▶ WHAT IS EXPECTED:
Your answer should be the full set of entries, given again without alteration.

(Source texts of formatted documents)
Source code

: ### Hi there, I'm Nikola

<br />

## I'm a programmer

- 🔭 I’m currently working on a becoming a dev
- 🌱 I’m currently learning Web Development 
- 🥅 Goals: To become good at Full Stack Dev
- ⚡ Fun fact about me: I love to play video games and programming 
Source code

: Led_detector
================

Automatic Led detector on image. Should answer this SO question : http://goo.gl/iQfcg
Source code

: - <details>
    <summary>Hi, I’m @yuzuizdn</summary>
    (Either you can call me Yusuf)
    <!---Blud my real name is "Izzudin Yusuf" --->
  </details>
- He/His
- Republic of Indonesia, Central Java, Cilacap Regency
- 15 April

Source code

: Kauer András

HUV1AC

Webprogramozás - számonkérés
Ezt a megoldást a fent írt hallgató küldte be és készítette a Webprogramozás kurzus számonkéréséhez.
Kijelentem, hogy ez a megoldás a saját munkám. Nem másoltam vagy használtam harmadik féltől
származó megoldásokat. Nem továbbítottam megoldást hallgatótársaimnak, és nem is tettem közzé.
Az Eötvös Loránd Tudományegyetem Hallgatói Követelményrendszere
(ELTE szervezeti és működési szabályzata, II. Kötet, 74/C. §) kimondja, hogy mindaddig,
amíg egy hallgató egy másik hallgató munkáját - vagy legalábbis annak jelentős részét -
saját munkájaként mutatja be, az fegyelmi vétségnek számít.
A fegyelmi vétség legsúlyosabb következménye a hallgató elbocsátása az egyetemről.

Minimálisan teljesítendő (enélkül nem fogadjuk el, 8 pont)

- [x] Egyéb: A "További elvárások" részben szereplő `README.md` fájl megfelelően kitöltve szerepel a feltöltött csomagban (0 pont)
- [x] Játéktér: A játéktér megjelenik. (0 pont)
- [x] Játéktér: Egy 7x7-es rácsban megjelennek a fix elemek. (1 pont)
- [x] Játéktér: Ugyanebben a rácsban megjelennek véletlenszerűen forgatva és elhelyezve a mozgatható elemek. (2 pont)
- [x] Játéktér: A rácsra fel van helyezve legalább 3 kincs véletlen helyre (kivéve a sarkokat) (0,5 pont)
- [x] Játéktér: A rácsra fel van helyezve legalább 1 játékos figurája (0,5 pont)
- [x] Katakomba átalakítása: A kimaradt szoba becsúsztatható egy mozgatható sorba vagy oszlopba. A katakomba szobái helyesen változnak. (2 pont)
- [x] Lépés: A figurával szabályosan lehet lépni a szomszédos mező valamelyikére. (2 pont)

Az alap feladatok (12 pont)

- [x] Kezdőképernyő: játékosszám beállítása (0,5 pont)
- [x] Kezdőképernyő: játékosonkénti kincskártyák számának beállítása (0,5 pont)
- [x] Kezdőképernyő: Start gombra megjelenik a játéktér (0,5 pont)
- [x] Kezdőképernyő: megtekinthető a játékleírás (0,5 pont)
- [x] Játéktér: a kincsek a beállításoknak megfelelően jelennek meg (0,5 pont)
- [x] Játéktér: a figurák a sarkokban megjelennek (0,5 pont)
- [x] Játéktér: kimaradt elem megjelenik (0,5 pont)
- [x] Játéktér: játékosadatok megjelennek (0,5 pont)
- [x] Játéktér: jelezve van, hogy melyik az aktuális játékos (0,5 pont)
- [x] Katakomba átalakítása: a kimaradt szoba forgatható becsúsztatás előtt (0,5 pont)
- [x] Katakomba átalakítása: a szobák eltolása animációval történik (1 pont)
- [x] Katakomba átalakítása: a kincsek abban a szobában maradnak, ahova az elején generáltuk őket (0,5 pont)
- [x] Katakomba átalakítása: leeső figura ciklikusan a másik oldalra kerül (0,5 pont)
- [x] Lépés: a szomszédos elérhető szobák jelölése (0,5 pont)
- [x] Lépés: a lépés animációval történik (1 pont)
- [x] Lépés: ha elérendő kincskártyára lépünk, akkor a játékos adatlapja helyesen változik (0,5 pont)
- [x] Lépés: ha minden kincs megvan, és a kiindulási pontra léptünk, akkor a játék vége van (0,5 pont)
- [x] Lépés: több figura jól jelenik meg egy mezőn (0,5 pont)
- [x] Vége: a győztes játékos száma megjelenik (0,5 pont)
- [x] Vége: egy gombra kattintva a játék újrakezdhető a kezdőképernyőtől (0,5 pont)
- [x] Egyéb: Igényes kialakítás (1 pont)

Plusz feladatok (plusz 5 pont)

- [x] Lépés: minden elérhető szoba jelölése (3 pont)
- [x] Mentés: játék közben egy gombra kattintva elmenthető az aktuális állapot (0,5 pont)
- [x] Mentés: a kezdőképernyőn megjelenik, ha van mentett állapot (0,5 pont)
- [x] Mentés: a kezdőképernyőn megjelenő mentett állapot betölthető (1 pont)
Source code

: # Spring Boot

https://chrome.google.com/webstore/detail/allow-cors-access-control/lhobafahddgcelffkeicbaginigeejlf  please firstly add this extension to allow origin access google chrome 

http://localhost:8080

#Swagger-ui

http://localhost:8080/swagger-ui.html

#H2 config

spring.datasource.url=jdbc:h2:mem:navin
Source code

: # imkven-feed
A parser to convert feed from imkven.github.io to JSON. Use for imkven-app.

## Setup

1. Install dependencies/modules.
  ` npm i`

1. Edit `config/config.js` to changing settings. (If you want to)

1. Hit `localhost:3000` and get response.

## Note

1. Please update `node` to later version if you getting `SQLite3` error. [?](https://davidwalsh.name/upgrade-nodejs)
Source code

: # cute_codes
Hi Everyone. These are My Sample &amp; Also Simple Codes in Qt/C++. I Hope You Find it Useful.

▶ COMPLETED TASK:
Source code

: ### Hi there, I'm Nikola

<br />

## I'm a programmer

- 🔭 I’m currently working on a becoming a dev
- 🌱 I’m currently learning Web Development 
- 🥅 Goals: To become good at Full Stack Dev
- ⚡ Fun fact about me: I love to play video games and programming 
Source code

: Led_detector
================

Automatic Led detector on image. Should answer this SO question : http://goo.gl/iQfcg
Source code

: - <details>
    <summary>Hi, I’m @yuzuizdn</summary>
    (Either you can call me Yusuf)
    <!---Blud my real name is "Izzudin Yusuf" --->
  </details>
- He/His
- Republic of Indonesia, Central Java, Cilacap Regency
- 15 April

Source code

: Kauer András

HUV1AC

Webprogramozás - számonkérés
Ezt a megoldást a fent írt hallgató küldte be és készítette a Webprogramozás kurzus számonkéréséhez.
Kijelentem, hogy ez a megoldás a saját munkám. Nem másoltam vagy használtam harmadik féltől
származó megoldásokat. Nem továbbítottam megoldást hallgatótársaimnak, és nem is tettem közzé.
Az Eötvös Loránd Tudományegyetem Hallgatói Követelményrendszere
(ELTE szervezeti és működési szabályzata, II. Kötet, 74/C. §) kimondja, hogy mindaddig,
amíg egy hallgató egy másik hallgató munkáját - vagy legalábbis annak jelentős részét -
saját munkájaként mutatja be, az fegyelmi vétségnek számít.
A fegyelmi vétség legsúlyosabb következménye a hallgató elbocsátása az egyetemről.

Minimálisan teljesítendő (enélkül nem fogadjuk el, 8 pont)

- [x] Egyéb: A "További elvárások" részben szereplő `README.md` fájl megfelelően kitöltve szerepel a feltöltött csomagban (0 pont)
- [x] Játéktér: A játéktér megjelenik. (0 pont)
- [x] Játéktér: Egy 7x7-es rácsban megjelennek a fix elemek. (1 pont)
- [x] Játéktér: Ugyanebben a rácsban megjelennek véletlenszerűen forgatva és elhelyezve a mozgatható elemek. (2 pont)
- [x] Játéktér: A rácsra fel van helyezve legalább 3 kincs véletlen helyre (kivéve a sarkokat) (0,5 pont)
- [x] Játéktér: A rácsra fel van helyezve legalább 1 játékos figurája (0,5 pont)
- [x] Katakomba átalakítása: A kimaradt szoba becsúsztatható egy mozgatható sorba vagy oszlopba. A katakomba szobái helyesen változnak. (2 pont)
- [x] Lépés: A figurával szabályosan lehet lépni a szomszédos mező valamelyikére. (2 pont)

Az alap feladatok (12 pont)

- [x] Kezdőképernyő: játékosszám beállítása (0,5 pont)
- [x] Kezdőképernyő: játékosonkénti kincskártyák számának beállítása (0,5 pont)
- [x] Kezdőképernyő: Start gombra megjelenik a játéktér (0,5 pont)
- [x] Kezdőképernyő: megtekinthető a játékleírás (0,5 pont)
- [x] Játéktér: a kincsek a beállításoknak megfelelően jelennek meg (0,5 pont)
- [x] Játéktér: a figurák a sarkokban megjelennek (0,5 pont)
- [x] Játéktér: kimaradt elem megjelenik (0,5 pont)
- [x] Játéktér: játékosadatok megjelennek (0,5 pont)
- [x] Játéktér: jelezve van, hogy melyik az aktuális játékos (0,5 pont)
- [x] Katakomba átalakítása: a kimaradt szoba forgatható becsúsztatás előtt (0,5 pont)
- [x] Katakomba átalakítása: a szobák eltolása animációval történik (1 pont)
- [x] Katakomba átalakítása: a kincsek abban a szobában maradnak, ahova az elején generáltuk őket (0,5 pont)
- [x] Katakomba átalakítása: leeső figura ciklikusan a másik oldalra kerül (0,5 pont)
- [x] Lépés: a szomszédos elérhető szobák jelölése (0,5 pont)
- [x] Lépés: a lépés animációval történik (1 pont)
- [x] Lépés: ha elérendő kincskártyára lépünk, akkor a játékos adatlapja helyesen változik (0,5 pont)
- [x] Lépés: ha minden kincs megvan, és a kiindulási pontra léptünk, akkor a játék vége van (0,5 pont)
- [x] Lépés: több figura jól jelenik meg egy mezőn (0,5 pont)
- [x] Vége: a győztes játékos száma megjelenik (0,5 pont)
- [x] Vége: egy gombra kattintva a játék újrakezdhető a kezdőképernyőtől (0,5 pont)
- [x] Egyéb: Igényes kialakítás (1 pont)

Plusz feladatok (plusz 5 pont)

- [x] Lépés: minden elérhető szoba jelölése (3 pont)
- [x] Mentés: játék közben egy gombra kattintva elmenthető az aktuális állapot (0,5 pont)
- [x] Mentés: a kezdőképernyőn megjelenik, ha van mentett állapot (0,5 pont)
- [x] Mentés: a kezdőképernyőn megjelenő mentett állapot betölthető (1 pont)
Source code

: # Spring Boot

https://chrome.google.com/webstore/detail/allow-cors-access-control/lhobafahddgcelffkeicbaginigeejlf  please firstly add this extension to allow origin access google chrome 

http://localhost:8080

#Swagger-ui

http://localhost:8080/swagger-ui.html

#H2 config

spring.datasource.url=jdbc:h2:mem:navin
Source code

: # imkven-feed
A parser to convert feed from imkven.github.io to JSON. Use for imkven-app.

## Setup

1. Install dependencies/modules.
  ` npm i`

1. Edit `config/config.js` to changing settings. (If you want to)

1. Hit `localhost:3000` and get response.

## Note

1. Please update `node` to later version if you getting `SQLite3` error. [?](https://davidwalsh.name/upgrade-nodejs)
Source code

: # cute_codes
Hi Everyone. These are My Sample &amp; Also Simple Codes in Qt/C++. I Hope You Find it Useful.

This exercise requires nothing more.